• **Listed entries**
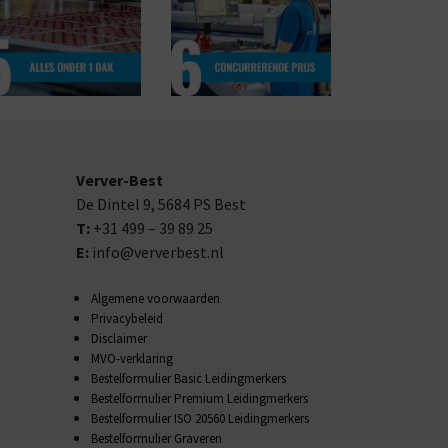
Verver-Best
De Dintel 9,
5684 PS
Best
T:
+31 499 – 39 89 25
E:
info@ververbest.nl
Algemene voorwaarden
Privacybeleid
Disclaimer
MVO-verklaring
Bestelformulier Basic Leidingmerkers
Bestelformulier Premium Leidingmerkers
Bestelformulier ISO 20560 Leidingmerkers
Bestelformulier Graveren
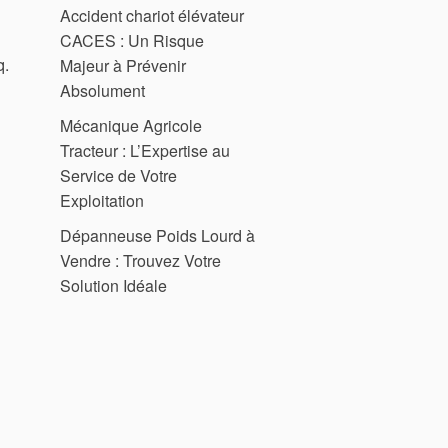
Accident chariot élévateur
CACES : Un Risque
q.
Majeur à Prévenir
Absolument
Mécanique Agricole
Tracteur : L’Expertise au
Service de Votre
Exploitation
Dépanneuse Poids Lourd à
Vendre : Trouvez Votre
Solution Idéale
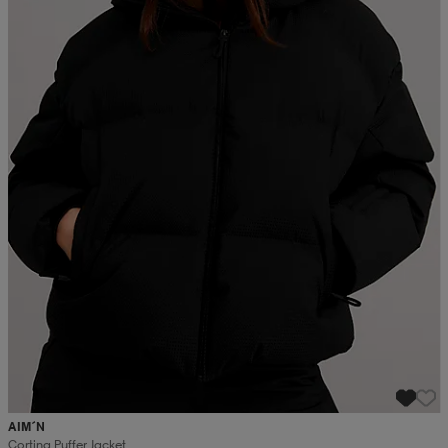
AIM´N
Cortina Puffer Jacket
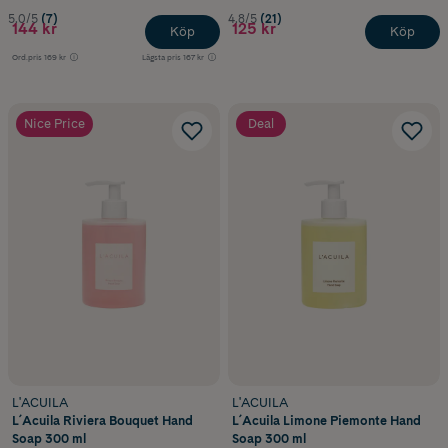
5.0/5
(7)
4.8/5
(21)
144 kr
125 kr
Köp
Köp
Ord.pris
169 kr
Lägsta pris
167 kr
Nice Price
Deal
L'ACUILA
L'ACUILA
L´Acuila Riviera Bouquet Hand
L´Acuila Limone Piemonte Hand
Soap 300 ml
Soap 300 ml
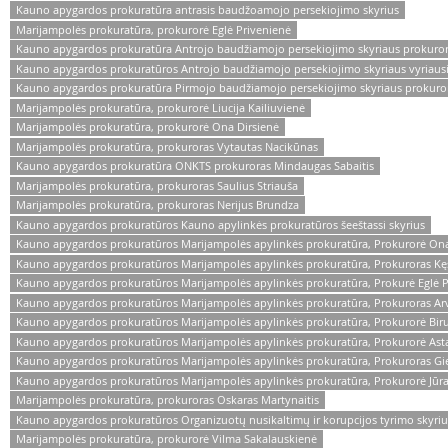
Kauno apygardos prokuratūra antrasis baudžoamojo persekiojimo skyrius
Marijampolės prokuratūra, prokurorė Eglė Privenienė
Kauno apygardos prokuratūra Antrojo baudžiamojo persekiojimo skyriaus prokuror
Kauno apygardos prokuratūros Antrojo baudžiamojo persekiojimo skyriaus vyriausia
Kauno apygardos prokuratūra Pirmojo baudžiamojo persekiojimo skyriaus prokuro
Marijampolės prokuratūra, prokurorė Liucija Kailiuvienė
Marijampolės prokuratūra, prokurorė Ona Dirsienė
Marijampolės prokuratūra, prokuroras Vytautas Nacikūnas
Kauno apygardos prokuratūra ONKTS prokuroras Mindaugas Sabaitis
Marijampolės prokuratūra, prokuroras Saulius Striauša
Marijampolės prokuratūra, prokuroras Nerijus Brundza
Kauno apygardos prokuratūros Kauno apylinkės prokuratūros šeeštassi skyrius
Kauno apygardos prokuratūros Marijampolės apylinkės prokuratūra, Prokurorė Ona
Kauno apygardos prokuratūros Marijampolės apylinkės prokuratūra, Prokuroras Kęst
Kauno apygardos prokuratūros Marijampolės apylinkės prokuratūra, Prokurė Eglė P
Kauno apygardos prokuratūros Marijampolės apylinkės prokuratūra, Prokuroras A
Kauno apygardos prokuratūros Marijampolės apylinkės prokuratūra, Prokurorė Bir
Kauno apygardos prokuratūros Marijampolės apylinkės prokuratūra, Prokurorė Ast
Kauno apygardos prokuratūros Marijampolės apylinkės prokuratūra, Prokuroras Gie
Kauno apygardos prokuratūros Marijampolės apylinkės prokuratūra, Prokurorė Jūrat
Marijampolės prokuratūra, prokuroras Oskaras Martynaitis
Kauno apygardos prokuratūros Organizuotų nusikaltimų ir korupcijos tyrimo skyriu
Marijampolės prokuratūra, prokurorė Vilma Sakalauskienė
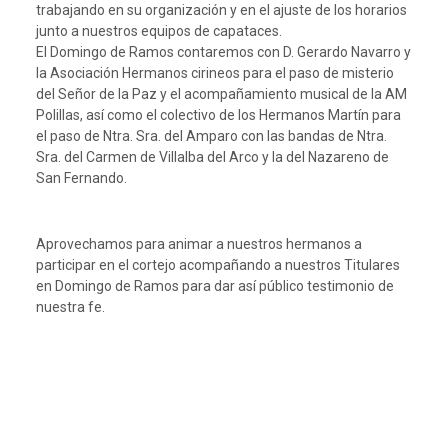
trabajando en su organización y en el ajuste de los horarios
junto a nuestros equipos de capataces.
El Domingo de Ramos contaremos con D. Gerardo Navarro y
la Asociación Hermanos cirineos para el paso de misterio
del Señor de la Paz y el acompañamiento musical de la AM
Polillas, así como el colectivo de los Hermanos Martín para
el paso de Ntra. Sra. del Amparo con las bandas de Ntra.
Sra. del Carmen de Villalba del Arco y la del Nazareno de
San Fernando.
Aprovechamos para animar a nuestros hermanos a
participar en el cortejo acompañando a nuestros Titulares
en Domingo de Ramos para dar así público testimonio de
nuestra fe.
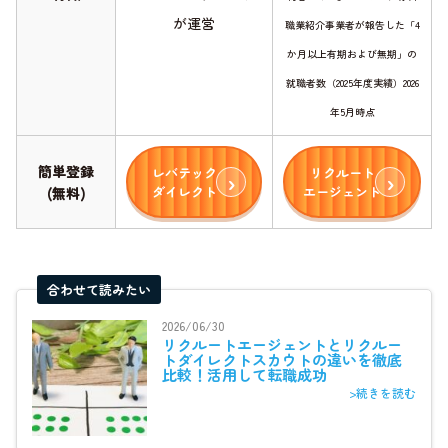
が運営
職業紹介事業者が報告した「4
か月以上有期および無期」の
就職者数（2025年度実績）2026
年5月時点
簡単登録
レバテック
リクルート
ダイレクト
エージェント
(無料)
合わせて読みたい
2026/06/30
リクルートエージェントとリクルー
トダイレクトスカウトの違いを徹底
比較！活用して転職成功
>続きを読む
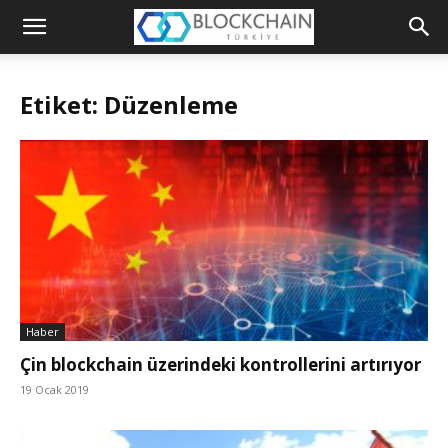
Blockchain
Türkiye
Etiket: Düzenleme
Platformu
Haber
Çin blockchain üzerindeki kontrollerini artırıyor
19 Ocak 2019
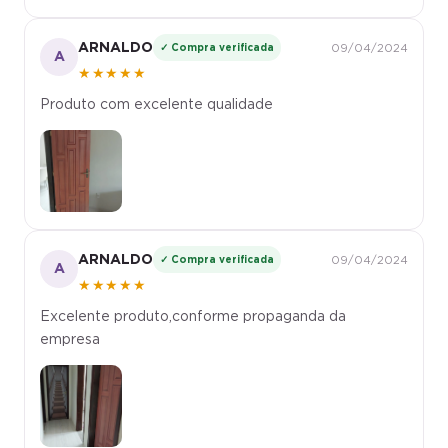
ARNALDO
✓ Compra verificada
09/04/2024
A
★★★★★
Produto com excelente qualidade
ARNALDO
✓ Compra verificada
09/04/2024
A
★★★★★
Excelente produto,conforme propaganda da
empresa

• **Work to be completed**
Repeat the data word for word, excluding any image.

• **Your response**
Verver-Best
De Dintel 9,
5684 PS
Best
T:
+31 499 – 39 89 25
E:
info@ververbest.nl
Algemene voorwaarden
Privacybeleid
Disclaimer
MVO-verklaring
Bestelformulier Basic Leidingmerkers
Bestelformulier Premium Leidingmerkers
Bestelformulier ISO 20560 Leidingmerkers
Bestelformulier Graveren
Accident chariot élévateur
CACES : Un Risque
q.
Majeur à Prévenir
Absolument
Mécanique Agricole
Tracteur : L’Expertise au
Service de Votre
Exploitation
Dépanneuse Poids Lourd à
Vendre : Trouvez Votre
Solution Idéale
AIM´N
Cortina Puffer Jacket
5.0/5
(7)
4.8/5
(21)
144 kr
125 kr
Köp
Köp
Ord.pris
169 kr
Lägsta pris
167 kr
Nice Price
Deal
L'ACUILA
L'ACUILA
L´Acuila Riviera Bouquet Hand
L´Acuila Limone Piemonte Hand
Soap 300 ml
Soap 300 ml
Kauno apygardos prokuratūra antrasis baudžoamojo persekiojimo skyrius
Marijampolės prokuratūra, prokurorė Eglė Privenienė
Kauno apygardos prokuratūra Antrojo baudžiamojo persekiojimo skyriaus prokuror
Kauno apygardos prokuratūros Antrojo baudžiamojo persekiojimo skyriaus vyriausia
Kauno apygardos prokuratūra Pirmojo baudžiamojo persekiojimo skyriaus prokuro
Marijampolės prokuratūra, prokurorė Liucija Kailiuvienė
Marijampolės prokuratūra, prokurorė Ona Dirsienė
Marijampolės prokuratūra, prokuroras Vytautas Nacikūnas
Kauno apygardos prokuratūra ONKTS prokuroras Mindaugas Sabaitis
Marijampolės prokuratūra, prokuroras Saulius Striauša
Marijampolės prokuratūra, prokuroras Nerijus Brundza
Kauno apygardos prokuratūros Kauno apylinkės prokuratūros šeeštassi skyrius
Kauno apygardos prokuratūros Marijampolės apylinkės prokuratūra, Prokurorė Ona
Kauno apygardos prokuratūros Marijampolės apylinkės prokuratūra, Prokuroras Kęst
Kauno apygardos prokuratūros Marijampolės apylinkės prokuratūra, Prokurė Eglė P
Kauno apygardos prokuratūros Marijampolės apylinkės prokuratūra, Prokuroras A
Kauno apygardos prokuratūros Marijampolės apylinkės prokuratūra, Prokurorė Bir
Kauno apygardos prokuratūros Marijampolės apylinkės prokuratūra, Prokurorė Ast
Kauno apygardos prokuratūros Marijampolės apylinkės prokuratūra, Prokuroras Gie
Kauno apygardos prokuratūros Marijampolės apylinkės prokuratūra, Prokurorė Jūrat
Marijampolės prokuratūra, prokuroras Oskaras Martynaitis
Kauno apygardos prokuratūros Organizuotų nusikaltimų ir korupcijos tyrimo skyriu
Marijampolės prokuratūra, prokurorė Vilma Sakalauskienė
trabajando en su organización y en el ajuste de los horarios
junto a nuestros equipos de capataces.
El Domingo de Ramos contaremos con D. Gerardo Navarro y
la Asociación Hermanos cirineos para el paso de misterio
del Señor de la Paz y el acompañamiento musical de la AM
Polillas, así como el colectivo de los Hermanos Martín para
el paso de Ntra. Sra. del Amparo con las bandas de Ntra.
Sra. del Carmen de Villalba del Arco y la del Nazareno de
San Fernando.
Aprovechamos para animar a nuestros hermanos a
participar en el cortejo acompañando a nuestros Titulares
en Domingo de Ramos para dar así público testimonio de
nuestra fe.
が運営
職業紹介事業者が報告した「4
か月以上有期および無期」の
就職者数（2025年度実績）2026
年5月時点
簡単登録
レバテック
リクルート
ダイレクト
エージェント
(無料)
合わせて読みたい
2026/06/30
リクルートエージェントとリクルー
トダイレクトスカウトの違いを徹底
比較！活用して転職成功
>続きを読む
Blockchain
Türkiye
Etiket: Düzenleme
Platformu
Haber
Çin blockchain üzerindeki kontrollerini artırıyor
19 Ocak 2019
ARNALDO
✓ Compra verificada
09/04/2024
A
★★★★★
Produto com excelente qualidade
ARNALDO
✓ Compra verificada
09/04/2024
A
★★★★★
Excelente produto,conforme propaganda da
empresa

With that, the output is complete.